We always love a good experiment here at Mobile Genius. Wether we are developing better techniques for glass only repairs, building custom solutions for our clients, developing “table top clean rooms”, or playing with vacuum forces we always have a great time developing our results.
This week we decided to test two popular adhesive solutions in the iPad Repair market: Red adhesive from eTech Parts and Black adhesive from another popular supplier.
When we thought of this test we wanted to find out at what temperature each adhesive began to deform or “melt” and the effects of heat on adhesion strength. The red adhesive from eTech is being promoted as a superior product and we wanted to document this claim.
With repair shops entering the summer months heat tolerance and adhesion strength is more important than ever (especially for iPad glass repairs). I think we’ve all had at least 1 customer who left their iPad in a hot car for hours only to realize their screen has begun to lift from it’s adhesive after the device baked for their entire 8 hour work shift.
Ensuring a lasting repair (no matter what your customer may throw at their device) is a crucial part of any operation whether your a freelance technician or an established bricks and mortar business.
We tested these two adhesives side by side looking for two specific points; temperature of deformation and the point in which the adhesive lost it’s holding strength. We used the same amount of surface area for both adhesives in an attempt to control as many variables as possible. By placing equal amounts of adhesive on a section of iPad glass we only had one thing left to do, bring on the heat!

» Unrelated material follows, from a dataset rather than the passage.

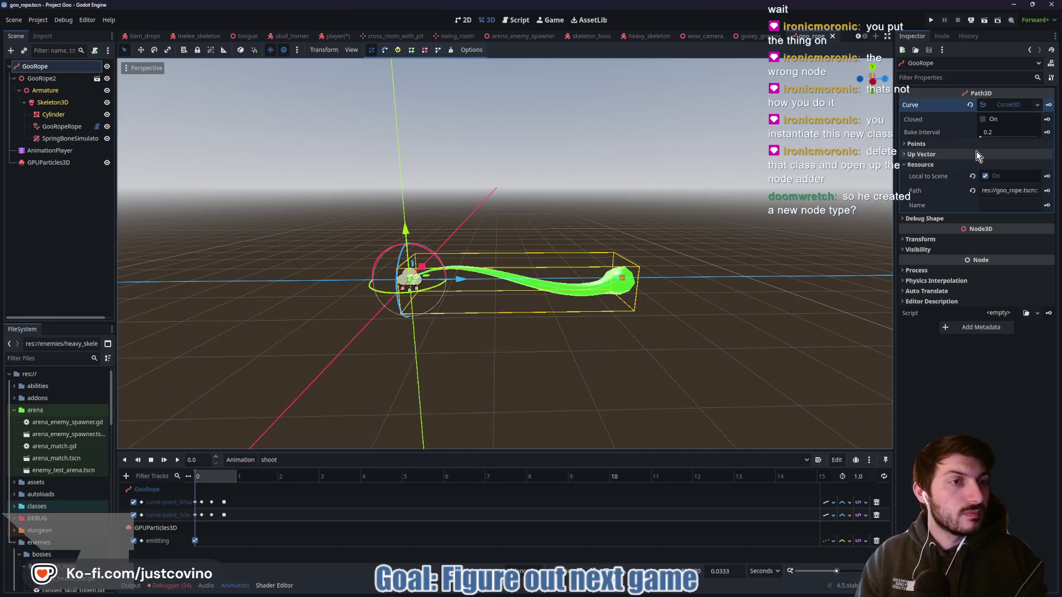
left_click(940, 144)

We started with eTech’s red adhesive. After confirming correct calibration of our laser thermometer we began to add heat. As the temperature quickly rose past 145 degrees we began to look for any changes in the adhesive without avail. 175 degrees came and went and we were rapidly approaching 200 degrees (our target temperature for this experiment). As the surface temperature of the glass passed 200 degrees there was no “boiling”, no smoke, no deformation. We were impressed to say the least. The heat was removed and the adhesion was tested while it was hot and as well as when it returned to room temperature. At 200 degrees the red adhesive held it’s shape as well as it’s strength.

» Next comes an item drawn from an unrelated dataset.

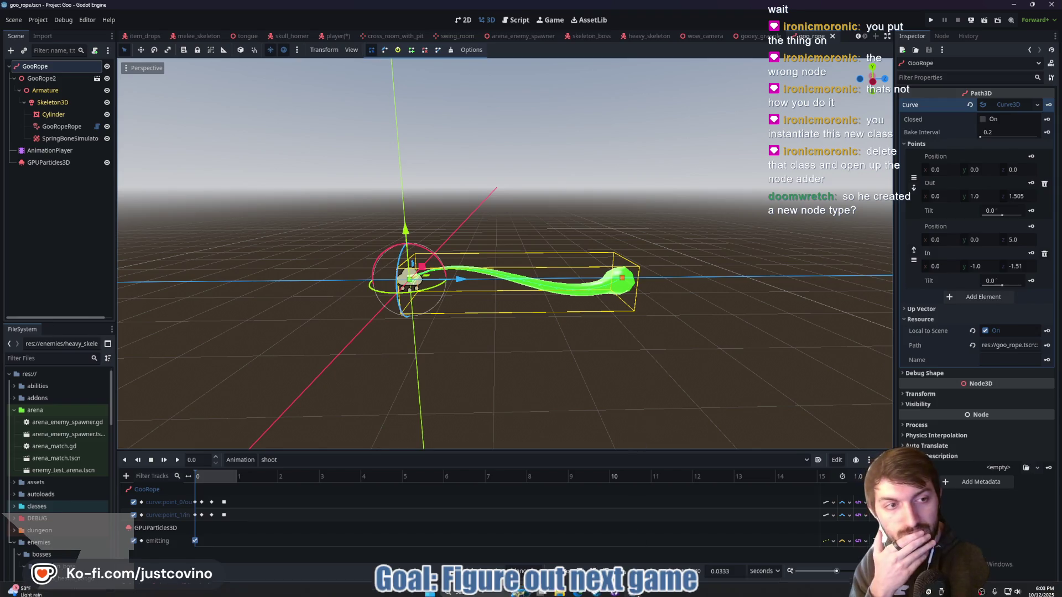
mouse_move(638, 594)
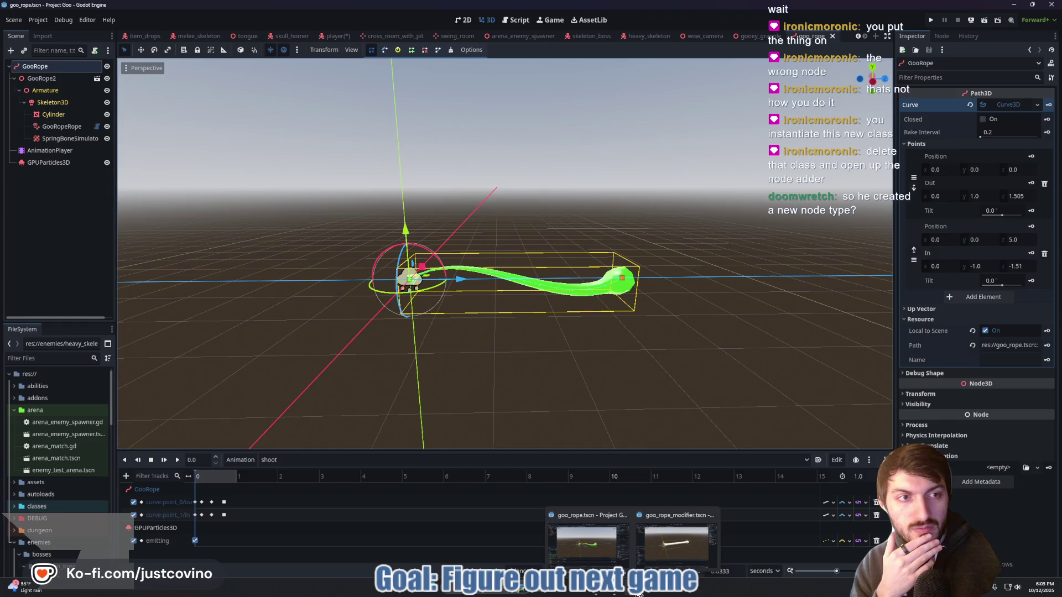
left_click(662, 549)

Next up was the black adhesive most repair shops are using (some are still using 3M sheets) for their iPad repairs. Allowing the glass to cool down below 80 degrees we were ready to perform the second test. As heat was applied to the black adhesive we began to get pretty excited for this test! We quickly got to 145 degrees and surpassed 175 degrees pretty quickly. We noticed that at around 160 (give or take a few) the black adhesive began to bubble and lose it’s physical integrity. At this point we knew without a doubt the red tape was going to win this contest by a long shot but we continued with the heat. We reached a peak of 208 degrees with the black adhesive. At this temperature the adhesive looked like bubble wrap and had serious deformations. Testing the adhesive at this temperature we noticed a loss of adhesion strength by 50% and the physical deformities showed this adhesive’s weakness.
All in all we were impressed that both sets of adhesive were able to take abuse above the 150 degree mark, but in the end eTech’s red tape was the clear winner. Retaining it’s adhesion strength as well as it physical characteristics made the red tape the obvious choice when it comes to repairing a device to last the test of time.